*Task objective*: From the DNS overview, extract the passage starting at "DNS solves all" and ending at "described are sound.", copied word for word.

*Document section*:
::::::

The networking protocols that the Internet is built on are based on each device, such as a web server, having a unique IP (“Internet Protocol”) address. The most common form of an IP address is four numbers separated by dots, such as 212.58.244.69.

Those addresses aren’t very convenient for humans to use for a number of reasons:

  • They are hard to remember. Most of us would find it easier to remember “bbc.co.uk” than “212.58.244.69”.
  • They’re tied at any one time to one specific system. If that system isn’t working right now, that address will be unreachable until either the system comes back or another system takes on that address.
  • They’re not constant. If a web server moves from one data centre to another, it’s very likely that the IP address will change.
  • Typically, mail for an organisation needs to be sent to one system and their website will reside on another, so we need different IP addresses depending on what we’re trying to achieve.

DNS solves all of those problems, and more. The Domain Name System (DNS) provides a mapping between the human-readable names and the corresponding IP addresses (and the reverse, too).

How DNS Works

The correct operation of DNS is critical to the Internet, and under the covers DNS is a sophisticated and relatively complex technology. This overview of how DNS works is simplified, but the principles described are sound.

DNS names are hierarchical, with the higher levels being on the right of the name. The root of the hierarchy is simply named “.” (period), but for convenience this trailing period is usually omitted. The technically correct name of the BBC’s website is thus “www.bbc.co.uk.” (note the trailing period).

::::::

*Given entries*:
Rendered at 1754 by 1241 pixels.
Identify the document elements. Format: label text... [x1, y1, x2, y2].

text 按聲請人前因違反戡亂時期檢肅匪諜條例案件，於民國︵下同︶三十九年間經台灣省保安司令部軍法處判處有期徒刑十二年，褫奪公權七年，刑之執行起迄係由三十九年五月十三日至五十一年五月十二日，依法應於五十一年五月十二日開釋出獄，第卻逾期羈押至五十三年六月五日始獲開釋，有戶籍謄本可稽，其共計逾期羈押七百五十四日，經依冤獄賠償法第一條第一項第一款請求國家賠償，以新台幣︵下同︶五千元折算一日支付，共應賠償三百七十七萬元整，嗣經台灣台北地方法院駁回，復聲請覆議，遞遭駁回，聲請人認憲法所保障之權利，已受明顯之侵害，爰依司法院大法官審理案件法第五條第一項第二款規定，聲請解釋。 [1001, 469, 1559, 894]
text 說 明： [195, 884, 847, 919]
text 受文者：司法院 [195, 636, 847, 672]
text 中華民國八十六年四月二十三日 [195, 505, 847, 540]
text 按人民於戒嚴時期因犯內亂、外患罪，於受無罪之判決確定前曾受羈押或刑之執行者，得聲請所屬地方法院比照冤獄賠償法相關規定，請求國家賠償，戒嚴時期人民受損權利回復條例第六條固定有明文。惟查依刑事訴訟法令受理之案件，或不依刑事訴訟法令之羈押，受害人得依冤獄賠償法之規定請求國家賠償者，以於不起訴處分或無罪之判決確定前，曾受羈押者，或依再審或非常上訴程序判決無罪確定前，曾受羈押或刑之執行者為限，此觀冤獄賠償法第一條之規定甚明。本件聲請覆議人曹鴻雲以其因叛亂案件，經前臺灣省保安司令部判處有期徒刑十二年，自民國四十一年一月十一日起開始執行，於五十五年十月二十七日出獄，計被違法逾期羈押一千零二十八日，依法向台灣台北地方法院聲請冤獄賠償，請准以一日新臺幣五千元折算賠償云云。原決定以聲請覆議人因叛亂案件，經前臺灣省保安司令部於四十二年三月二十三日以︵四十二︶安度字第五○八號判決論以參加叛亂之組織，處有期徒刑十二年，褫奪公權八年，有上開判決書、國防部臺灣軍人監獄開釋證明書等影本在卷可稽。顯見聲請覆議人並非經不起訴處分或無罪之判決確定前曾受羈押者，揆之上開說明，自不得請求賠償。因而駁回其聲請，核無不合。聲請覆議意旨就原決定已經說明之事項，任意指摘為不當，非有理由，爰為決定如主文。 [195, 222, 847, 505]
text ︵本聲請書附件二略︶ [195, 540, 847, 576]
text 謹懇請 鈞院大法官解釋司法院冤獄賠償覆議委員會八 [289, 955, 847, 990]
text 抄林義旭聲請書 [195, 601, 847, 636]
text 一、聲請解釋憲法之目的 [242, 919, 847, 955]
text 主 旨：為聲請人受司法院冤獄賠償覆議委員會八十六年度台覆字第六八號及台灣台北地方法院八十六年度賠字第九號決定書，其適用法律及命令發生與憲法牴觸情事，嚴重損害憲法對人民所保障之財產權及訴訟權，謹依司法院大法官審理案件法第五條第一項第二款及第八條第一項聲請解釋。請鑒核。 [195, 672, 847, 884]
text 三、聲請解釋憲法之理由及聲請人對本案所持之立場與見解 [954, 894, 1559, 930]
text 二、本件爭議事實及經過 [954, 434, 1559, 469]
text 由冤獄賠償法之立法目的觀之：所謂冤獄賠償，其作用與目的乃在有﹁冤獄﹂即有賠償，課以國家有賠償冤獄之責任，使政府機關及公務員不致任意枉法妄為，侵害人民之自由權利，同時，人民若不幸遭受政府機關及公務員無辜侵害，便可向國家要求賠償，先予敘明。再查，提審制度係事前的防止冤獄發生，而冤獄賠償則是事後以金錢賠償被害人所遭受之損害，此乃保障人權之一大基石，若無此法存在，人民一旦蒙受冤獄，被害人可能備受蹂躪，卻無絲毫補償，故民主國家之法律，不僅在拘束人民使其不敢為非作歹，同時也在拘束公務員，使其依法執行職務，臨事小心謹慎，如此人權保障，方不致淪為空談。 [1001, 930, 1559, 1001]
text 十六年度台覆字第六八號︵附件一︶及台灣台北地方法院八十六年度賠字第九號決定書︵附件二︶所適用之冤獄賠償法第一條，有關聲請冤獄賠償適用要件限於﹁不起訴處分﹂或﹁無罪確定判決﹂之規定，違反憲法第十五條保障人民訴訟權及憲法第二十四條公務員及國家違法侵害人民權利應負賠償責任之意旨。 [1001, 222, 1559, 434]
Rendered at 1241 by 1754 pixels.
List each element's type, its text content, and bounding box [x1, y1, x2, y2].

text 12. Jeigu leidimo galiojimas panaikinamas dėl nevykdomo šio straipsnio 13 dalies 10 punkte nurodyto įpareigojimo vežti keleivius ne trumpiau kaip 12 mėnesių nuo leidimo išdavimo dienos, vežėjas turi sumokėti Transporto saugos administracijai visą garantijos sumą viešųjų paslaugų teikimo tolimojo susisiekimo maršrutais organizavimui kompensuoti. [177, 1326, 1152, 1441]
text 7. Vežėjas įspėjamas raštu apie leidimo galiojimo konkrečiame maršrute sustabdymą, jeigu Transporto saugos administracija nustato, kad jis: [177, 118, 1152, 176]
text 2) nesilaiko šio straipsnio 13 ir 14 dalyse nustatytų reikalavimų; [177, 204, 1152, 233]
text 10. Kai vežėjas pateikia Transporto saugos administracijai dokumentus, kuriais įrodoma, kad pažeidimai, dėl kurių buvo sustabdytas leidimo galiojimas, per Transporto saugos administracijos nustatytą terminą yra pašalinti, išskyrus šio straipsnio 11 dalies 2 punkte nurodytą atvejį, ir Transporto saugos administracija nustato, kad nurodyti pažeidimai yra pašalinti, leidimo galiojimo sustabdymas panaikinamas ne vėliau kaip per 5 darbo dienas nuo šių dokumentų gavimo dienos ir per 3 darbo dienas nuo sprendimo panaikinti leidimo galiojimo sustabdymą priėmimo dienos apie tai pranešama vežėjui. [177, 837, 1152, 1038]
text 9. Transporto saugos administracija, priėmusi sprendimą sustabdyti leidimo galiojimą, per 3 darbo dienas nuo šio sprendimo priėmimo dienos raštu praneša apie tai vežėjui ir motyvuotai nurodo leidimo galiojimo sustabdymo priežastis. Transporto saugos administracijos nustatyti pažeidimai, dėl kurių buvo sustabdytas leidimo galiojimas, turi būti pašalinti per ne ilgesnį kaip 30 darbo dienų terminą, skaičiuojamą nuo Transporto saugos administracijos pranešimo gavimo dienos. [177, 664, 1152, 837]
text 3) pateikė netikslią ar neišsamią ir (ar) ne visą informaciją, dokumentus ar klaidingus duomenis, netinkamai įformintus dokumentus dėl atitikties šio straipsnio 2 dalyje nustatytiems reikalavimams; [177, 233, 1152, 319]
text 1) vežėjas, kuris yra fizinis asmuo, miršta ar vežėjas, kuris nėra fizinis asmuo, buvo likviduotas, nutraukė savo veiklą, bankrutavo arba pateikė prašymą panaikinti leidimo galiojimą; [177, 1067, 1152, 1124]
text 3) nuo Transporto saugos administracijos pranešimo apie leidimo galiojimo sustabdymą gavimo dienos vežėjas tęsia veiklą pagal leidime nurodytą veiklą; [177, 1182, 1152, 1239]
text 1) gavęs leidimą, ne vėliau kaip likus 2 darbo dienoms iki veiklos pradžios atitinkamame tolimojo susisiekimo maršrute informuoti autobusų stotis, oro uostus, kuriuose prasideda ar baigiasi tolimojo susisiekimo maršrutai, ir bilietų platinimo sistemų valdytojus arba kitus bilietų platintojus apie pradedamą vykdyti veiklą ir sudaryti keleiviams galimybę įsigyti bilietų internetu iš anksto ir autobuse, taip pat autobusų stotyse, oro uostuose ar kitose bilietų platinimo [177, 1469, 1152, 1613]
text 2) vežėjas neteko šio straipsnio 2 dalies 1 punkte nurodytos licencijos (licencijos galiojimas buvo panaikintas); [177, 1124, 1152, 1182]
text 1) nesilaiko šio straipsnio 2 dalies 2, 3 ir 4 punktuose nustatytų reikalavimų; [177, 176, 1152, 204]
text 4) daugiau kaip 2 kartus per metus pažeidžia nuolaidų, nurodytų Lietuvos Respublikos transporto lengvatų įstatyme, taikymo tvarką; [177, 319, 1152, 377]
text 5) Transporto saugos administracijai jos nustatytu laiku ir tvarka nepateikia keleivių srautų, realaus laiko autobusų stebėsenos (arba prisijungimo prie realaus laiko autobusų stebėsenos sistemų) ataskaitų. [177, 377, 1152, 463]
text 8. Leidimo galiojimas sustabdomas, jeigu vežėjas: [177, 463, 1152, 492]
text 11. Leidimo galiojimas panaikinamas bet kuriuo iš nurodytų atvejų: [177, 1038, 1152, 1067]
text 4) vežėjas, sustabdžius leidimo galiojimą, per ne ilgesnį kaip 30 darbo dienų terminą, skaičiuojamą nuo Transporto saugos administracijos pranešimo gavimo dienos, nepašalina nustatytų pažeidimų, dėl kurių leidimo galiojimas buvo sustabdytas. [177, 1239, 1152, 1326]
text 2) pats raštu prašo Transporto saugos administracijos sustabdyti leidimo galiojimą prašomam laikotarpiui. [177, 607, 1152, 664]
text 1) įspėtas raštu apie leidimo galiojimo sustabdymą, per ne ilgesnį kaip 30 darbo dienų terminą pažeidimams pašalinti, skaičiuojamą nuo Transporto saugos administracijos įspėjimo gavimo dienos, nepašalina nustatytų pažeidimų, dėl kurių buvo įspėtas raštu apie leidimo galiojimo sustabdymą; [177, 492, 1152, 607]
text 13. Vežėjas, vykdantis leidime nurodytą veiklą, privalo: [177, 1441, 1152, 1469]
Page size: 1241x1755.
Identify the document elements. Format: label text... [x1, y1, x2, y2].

::::::

*Reply to the task*:
DNS solves all of those problems, and more. The Domain Name System (DNS) provides a mapping between the human-readable names and the corresponding IP addresses (and the reverse, too).

How DNS Works

The correct operation of DNS is critical to the Internet, and under the covers DNS is a sophisticated and relatively complex technology. This overview of how DNS works is simplified, but the principles described are sound.